Transcribe every entry verbatim; omit pictures.
*** Opening Input data ***
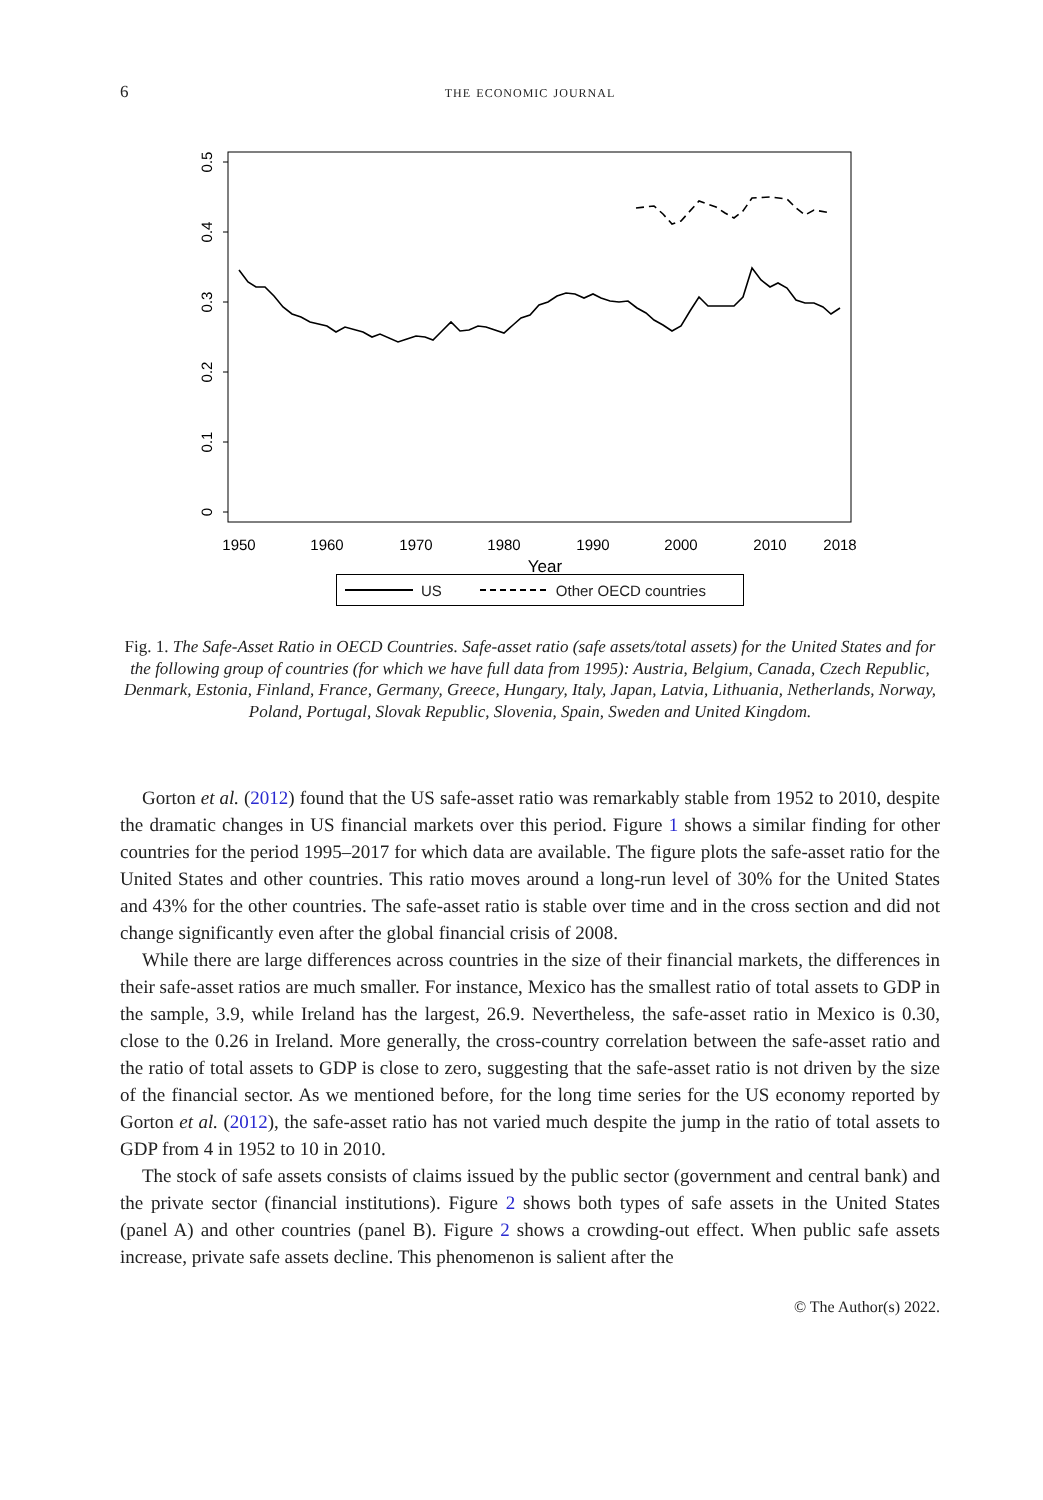6 the economic journal
0
0.1
0.2
0.3
0.4
0.5
1950
1960
1970
1980
1990
2000
2010
2018
Year
US Other OECD countries
Fig. 1. The Safe-Asset Ratio in OECD Countries. Safe-asset ratio (safe assets/total assets) for the United States and for the following group of countries (for which we have full data from 1995): Austria, Belgium, Canada, Czech Republic, Denmark, Estonia, Finland, France, Germany, Greece, Hungary, Italy, Japan, Latvia, Lithuania, Netherlands, Norway, Poland, Portugal, Slovak Republic, Slovenia, Spain, Sweden and United Kingdom.
Gorton et al. (2012) found that the US safe-asset ratio was remarkably stable from 1952 to 2010, despite the dramatic changes in US financial markets over this period. Figure 1 shows a similar finding for other countries for the period 1995–2017 for which data are available. The figure plots the safe-asset ratio for the United States and other countries. This ratio moves around a long-run level of 30% for the United States and 43% for the other countries. The safe-asset ratio is stable over time and in the cross section and did not change significantly even after the global financial crisis of 2008.
While there are large differences across countries in the size of their financial markets, the differences in their safe-asset ratios are much smaller. For instance, Mexico has the smallest ratio of total assets to GDP in the sample, 3.9, while Ireland has the largest, 26.9. Nevertheless, the safe-asset ratio in Mexico is 0.30, close to the 0.26 in Ireland. More generally, the cross-country correlation between the safe-asset ratio and the ratio of total assets to GDP is close to zero, suggesting that the safe-asset ratio is not driven by the size of the financial sector. As we mentioned before, for the long time series for the US economy reported by Gorton et al. (2012), the safe-asset ratio has not varied much despite the jump in the ratio of total assets to GDP from 4 in 1952 to 10 in 2010.
The stock of safe assets consists of claims issued by the public sector (government and central bank) and the private sector (financial institutions). Figure 2 shows both types of safe assets in the United States (panel A) and other countries (panel B). Figure 2 shows a crowding-out effect. When public safe assets increase, private safe assets decline. This phenomenon is salient after the
© The Author(s) 2022.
*** Closing Input data ***
• Expected answer:
6 the economic journal
0
0.1
0.2
0.3
0.4
0.5
1950
1960
1970
1980
1990
2000
2010
2018
Year
US Other OECD countries
Fig. 1. The Safe-Asset Ratio in OECD Countries. Safe-asset ratio (safe assets/total assets) for the United States and for the following group of countries (for which we have full data from 1995): Austria, Belgium, Canada, Czech Republic, Denmark, Estonia, Finland, France, Germany, Greece, Hungary, Italy, Japan, Latvia, Lithuania, Netherlands, Norway, Poland, Portugal, Slovak Republic, Slovenia, Spain, Sweden and United Kingdom.
Gorton et al. (2012) found that the US safe-asset ratio was remarkably stable from 1952 to 2010, despite the dramatic changes in US financial markets over this period. Figure 1 shows a similar finding for other countries for the period 1995–2017 for which data are available. The figure plots the safe-asset ratio for the United States and other countries. This ratio moves around a long-run level of 30% for the United States and 43% for the other countries. The safe-asset ratio is stable over time and in the cross section and did not change significantly even after the global financial crisis of 2008.
While there are large differences across countries in the size of their financial markets, the differences in their safe-asset ratios are much smaller. For instance, Mexico has the smallest ratio of total assets to GDP in the sample, 3.9, while Ireland has the largest, 26.9. Nevertheless, the safe-asset ratio in Mexico is 0.30, close to the 0.26 in Ireland. More generally, the cross-country correlation between the safe-asset ratio and the ratio of total assets to GDP is close to zero, suggesting that the safe-asset ratio is not driven by the size of the financial sector. As we mentioned before, for the long time series for the US economy reported by Gorton et al. (2012), the safe-asset ratio has not varied much despite the jump in the ratio of total assets to GDP from 4 in 1952 to 10 in 2010.
The stock of safe assets consists of claims issued by the public sector (government and central bank) and the private sector (financial institutions). Figure 2 shows both types of safe assets in the United States (panel A) and other countries (panel B). Figure 2 shows a crowding-out effect. When public safe assets increase, private safe assets decline. This phenomenon is salient after the
© The Author(s) 2022.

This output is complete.